Getting to Know You: Stuart Reid


Today, we have something a bit different here on the blog. Stuart Reid is an author but he has a very different target audience to the writers we usually feature here. I think you’ll all enjoy what he has to say.

Vic x

Wow! My first guest blog – this is so exciting for me. I jumped on this fantastic opportunity when I read about it on the website elementaryvwatson.com and I thought ‘Great, I love Sherlock Holmes’ and I signed up immediately. Or rather, Victoria signed me up but at that stage, I don’t think either of us had looked at each other’s work.

So I thought I’d better do some research. The first of Victoria’s posts that I read was entitled ‘A Woman’s Right to Choose’, a hard-hitting piece about terminating pregnancies. Then I read her review for a book about Auschwitz, then about some serious illnesses and suddenly I felt very out of my depth.

You see, I write about bums. And bogies. And pretty much anything else that makes eight year old boys wet themselves with laughter (which, unfortunately, I’ve seen happen).  I’m currently touring Scotland, presenting my first book ‘Gorgeous George and the Giant Geriatric Generator’ to primary school pupils and it’s fitting that I’ve leapt into a guest blog spot without looking because that sums up my life so far.

Upon leaving school I wanted to become a sports journalist. To be paid to watch football would’ve been a dream come true for me but for some bizarre reason I studied business management instead.

My first job was selling fine wines and spirits. I was pretty good at it and I was promoted. Then my boss said “you’re good at that job too”, so I got promotion again. And so my career went on like that for twenty years, with me wearing suits and ties every day, which I believe stifled my creativity by cutting off the blood supply to my brain.

I ended up as a general manager of a 300 bedroom hotel in Dubai; living the rich expat life with a big car, bigger house and swimming pool until I woke up one morning and decided that I wasn’t enjoying myself. I realised that old people regret the things they didn’t do in life, far more than the things they did so I handed my notice in and returned to Scotland to become a full-time writer and presenter.

My wife asked why I couldn’t have a normal mid-life crisis like any other man, and just buy a sports car or motorbike, or get a tattoo done. But oh no, I had to write about poo, pee and pumps!

I was lucky enough to find a publisher who loved ‘Gorgeous George…’ immediately and the book was put into print in the autumn last year. It’s now stocked in the wholesalers Gardner’s and Bertram’s, as well as every Waterstones store in Scotland and moving south. Although sales are still only in the four figures, the next print run will see us move up to the next milestone.

And having taken two years to write the first book in the series, my publishers, My Little Big Town, expected Book 2 to be completed before Christmas. Of course, I wanted to play the part of the tortured and troubled artistic genius so I deliberately didn’t finish the 48,000 words until February. Book 3 began immediately and so far I’m halfway there.

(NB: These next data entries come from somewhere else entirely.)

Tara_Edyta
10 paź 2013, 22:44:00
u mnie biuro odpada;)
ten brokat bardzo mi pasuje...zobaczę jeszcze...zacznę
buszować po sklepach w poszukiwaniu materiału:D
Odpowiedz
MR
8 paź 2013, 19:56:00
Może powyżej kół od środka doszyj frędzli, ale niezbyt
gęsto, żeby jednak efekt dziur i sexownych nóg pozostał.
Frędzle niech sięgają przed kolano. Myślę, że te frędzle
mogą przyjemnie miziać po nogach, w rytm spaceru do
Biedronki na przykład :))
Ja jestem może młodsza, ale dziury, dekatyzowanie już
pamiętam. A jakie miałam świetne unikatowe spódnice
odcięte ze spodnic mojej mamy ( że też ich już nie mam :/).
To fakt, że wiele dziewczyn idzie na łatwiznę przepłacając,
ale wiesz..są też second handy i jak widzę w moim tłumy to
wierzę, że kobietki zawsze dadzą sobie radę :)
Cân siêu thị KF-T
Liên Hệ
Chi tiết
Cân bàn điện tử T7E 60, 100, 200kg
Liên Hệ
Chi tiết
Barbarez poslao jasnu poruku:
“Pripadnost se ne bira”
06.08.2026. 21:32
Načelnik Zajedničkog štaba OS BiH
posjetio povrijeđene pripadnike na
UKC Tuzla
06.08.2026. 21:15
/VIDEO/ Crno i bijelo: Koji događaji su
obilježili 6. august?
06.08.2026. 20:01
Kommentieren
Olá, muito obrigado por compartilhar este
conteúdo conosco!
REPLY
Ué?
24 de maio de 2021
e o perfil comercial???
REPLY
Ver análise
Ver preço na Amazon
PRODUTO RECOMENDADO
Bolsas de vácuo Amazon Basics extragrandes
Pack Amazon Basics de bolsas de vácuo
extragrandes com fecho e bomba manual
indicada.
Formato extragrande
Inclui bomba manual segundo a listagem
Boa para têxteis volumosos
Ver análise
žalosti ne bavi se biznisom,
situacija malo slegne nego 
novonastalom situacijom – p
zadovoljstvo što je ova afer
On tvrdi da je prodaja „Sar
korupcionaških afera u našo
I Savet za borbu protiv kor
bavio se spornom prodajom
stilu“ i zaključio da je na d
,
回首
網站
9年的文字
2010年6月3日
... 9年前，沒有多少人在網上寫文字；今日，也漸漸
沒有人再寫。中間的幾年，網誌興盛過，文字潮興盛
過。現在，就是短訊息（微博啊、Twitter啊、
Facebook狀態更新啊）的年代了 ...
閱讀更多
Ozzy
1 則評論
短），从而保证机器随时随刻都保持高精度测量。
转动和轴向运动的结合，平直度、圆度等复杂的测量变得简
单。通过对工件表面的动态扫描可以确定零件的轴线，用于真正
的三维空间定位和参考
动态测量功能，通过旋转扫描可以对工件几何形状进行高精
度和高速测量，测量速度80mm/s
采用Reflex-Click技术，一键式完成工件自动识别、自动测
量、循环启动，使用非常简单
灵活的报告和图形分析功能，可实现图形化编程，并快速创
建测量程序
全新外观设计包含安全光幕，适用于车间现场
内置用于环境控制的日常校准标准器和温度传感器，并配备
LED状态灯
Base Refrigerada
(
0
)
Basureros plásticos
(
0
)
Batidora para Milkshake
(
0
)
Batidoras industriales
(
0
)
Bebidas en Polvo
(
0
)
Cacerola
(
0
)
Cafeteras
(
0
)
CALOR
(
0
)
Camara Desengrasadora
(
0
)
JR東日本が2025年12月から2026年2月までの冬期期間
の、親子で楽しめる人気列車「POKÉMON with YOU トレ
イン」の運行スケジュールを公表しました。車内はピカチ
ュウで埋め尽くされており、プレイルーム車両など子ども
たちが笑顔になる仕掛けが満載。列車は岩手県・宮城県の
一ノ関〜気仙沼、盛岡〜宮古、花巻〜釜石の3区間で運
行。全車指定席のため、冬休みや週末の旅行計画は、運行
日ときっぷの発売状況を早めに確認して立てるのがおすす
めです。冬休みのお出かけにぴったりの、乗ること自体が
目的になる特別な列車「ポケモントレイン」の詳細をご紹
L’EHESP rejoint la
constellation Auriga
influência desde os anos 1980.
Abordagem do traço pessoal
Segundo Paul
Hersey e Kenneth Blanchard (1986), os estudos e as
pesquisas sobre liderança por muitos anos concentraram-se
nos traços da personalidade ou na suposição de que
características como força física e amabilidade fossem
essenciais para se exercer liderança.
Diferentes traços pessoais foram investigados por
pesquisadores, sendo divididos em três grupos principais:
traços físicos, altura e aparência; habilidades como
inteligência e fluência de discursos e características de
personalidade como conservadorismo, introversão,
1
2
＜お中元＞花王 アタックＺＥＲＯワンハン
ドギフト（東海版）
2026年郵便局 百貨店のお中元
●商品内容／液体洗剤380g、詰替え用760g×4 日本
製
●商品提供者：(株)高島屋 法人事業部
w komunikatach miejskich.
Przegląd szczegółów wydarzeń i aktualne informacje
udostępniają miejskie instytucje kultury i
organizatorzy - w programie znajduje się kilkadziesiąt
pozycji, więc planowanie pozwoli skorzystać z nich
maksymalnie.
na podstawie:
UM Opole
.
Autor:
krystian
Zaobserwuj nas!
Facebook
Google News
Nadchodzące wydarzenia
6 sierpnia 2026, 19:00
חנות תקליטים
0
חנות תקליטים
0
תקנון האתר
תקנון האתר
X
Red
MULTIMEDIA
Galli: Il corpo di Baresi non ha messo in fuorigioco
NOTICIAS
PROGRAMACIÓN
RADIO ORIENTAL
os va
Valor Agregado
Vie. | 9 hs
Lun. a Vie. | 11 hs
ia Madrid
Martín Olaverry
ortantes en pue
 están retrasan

I’ve even woken up in a moment of madness and wrote the first chapter for Book 4 in the ‘Gorgeous George…’ series so hopefully my little red-headed character and his mad Grandpa Jock will run and run.

I wrote the books to inspire children, especially boys, to read more often. Girls seem to naturally love reading but with boys, it often needs something different, and probably yucky, to grab and hold their attention. I regressed back to my childhood and had a lot of fun writing about what made me laugh.

However it’s not just about an array of bodily functions, noises and smells. I like to include some more serious themes amongst the mess. Recycling, alternative energy, healthy eating and conservation are all thrown into the mix as I encourage children to consider their diet, lifestyle and the world around them. Maybe I am maturing after all.

Nah, I love shouting “BUMS!” in front of two hundred giggling school children too much to ever want to grow up again.

So, although on the surface yucky and disgusting, the main thrust of my presentations to these eager young minds would be; love life, love the planet and love reading.

And if we can all have a good laugh whilst we’re doing it, then even better.

Thanks Victoria, for the blog swop. And if anyone is coming along to the London Book Festival on 16-18th April 2012, feel free to pop along to stand A620 in the children’s section. I’ll be the guy in the kilt, on a scooter and picking my nose.